*EXCERPTED PASSAGE*
"""
By cultural challenge I mean that California -- Silicon Valley and its digital siege on reality, Hollywood and its celebrity culture, the emphasis on novelty, crass materialism, the seductive illusions and larger than life visions that California represents in the popular imagination -- can make the ideals that drive the Itinerant Artist Project (ideals which I consider unconventional but vital) feel irrelevant. It's not just ideals that the IAP tries to uphold, but a worldview, a way of valuing reality.

I should note that, over the years, California has been my best state for touring. And I happen to enjoy some of the various aspects of "California Culture" that sometimes worry me. I even have a website. But I also happen to find that grounded, intimate, actual, embodied interactions with specific people, places and materials are the beginning and the end of the search for meaning. They are absolute prerequisites for building or maintaining a society worth living in and a spiritually sustaining culture. And those are values, or actions, or modes of being in the world that contemporary mainstream culture increasingly does not make time for -- or actively undermines.
"""
*RECORDED INFORMATION*
"""
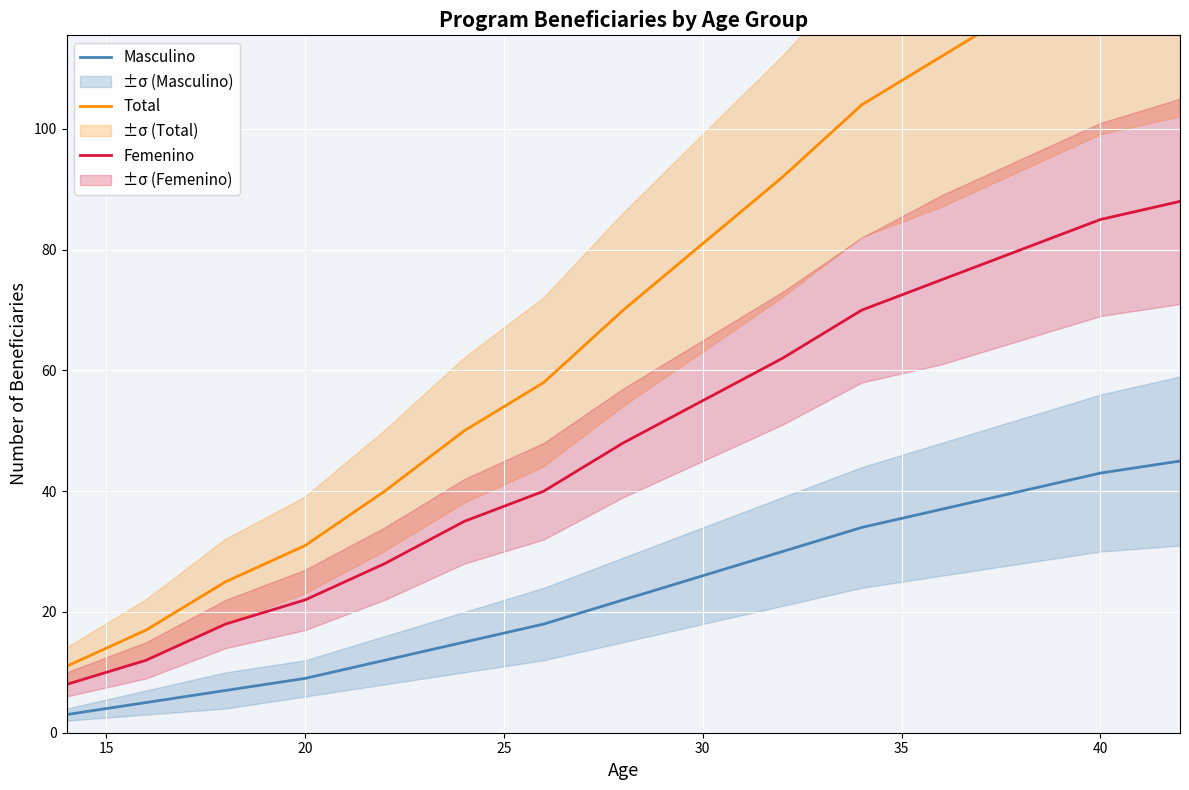

What is the lowest value of the Femenino series?

8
"""
*TASKS TO CARRY OUT*
1: Decide whether each statement, marked (a), (b) and (c), agrees with the excerpt about California and the Itinerant Artist Project. Answer yes or no for each and quote the exact words of the excerpt that decide it. (a) California has been the writer's best state for touring. (b) The writer does not have a website. (c) The writer considers the ideals behind the Itinerant Artist Project conventional.
2: Rewrite the part of the excerpt about California and the Itinerant Artist Project starting with "I should note" and going on through "or actively undermines.", changing "website" to "blog".
3: Write what comes next in the excerpt about California and the Itinerant Artist Project, picking up after its final sentence.
The material is not needed for this work.

*EXPECTED OUTPUTS*
1:
(a) Yes: "over the years, California has been my best state for touring."
(b) No: "I even have a website."
(c) No: "ideals which I consider unconventional but vital"

2:
I should note that, over the years, California has been my best state for touring. And I happen to enjoy some of the various aspects of "California Culture" that sometimes worry me. I even have a blog. But I also happen to find that grounded, intimate, actual, embodied interactions with specific people, places and materials are the beginning and the end of the search for meaning. They are absolute prerequisites for building or maintaining a society worth living in and a spiritually sustaining culture. And those are values, or actions, or modes of being in the world that contemporary mainstream culture increasingly does not make time for -- or actively undermines.

3:
I had it in my mind that I'd get some press in California and use my tour to pose a modest critique of the virtual values of the social media age. Instead I arrived completely run down by my own tour (and by some mystery illness I'd been fighting since my 3rd day on the road), with no energy for anything beyond gentle walks, looking at birds, and sketching. Luckily I had a wonderfully friendly, interesting, and accommodating host in Belmont, CA, where this painting was done.

Most of my stops are 2-4 days long. In Belmont I had 4 days of R & R, and then 3 days of painting. This was one of 8 paintings I finished, a view of the Bay from the back deck.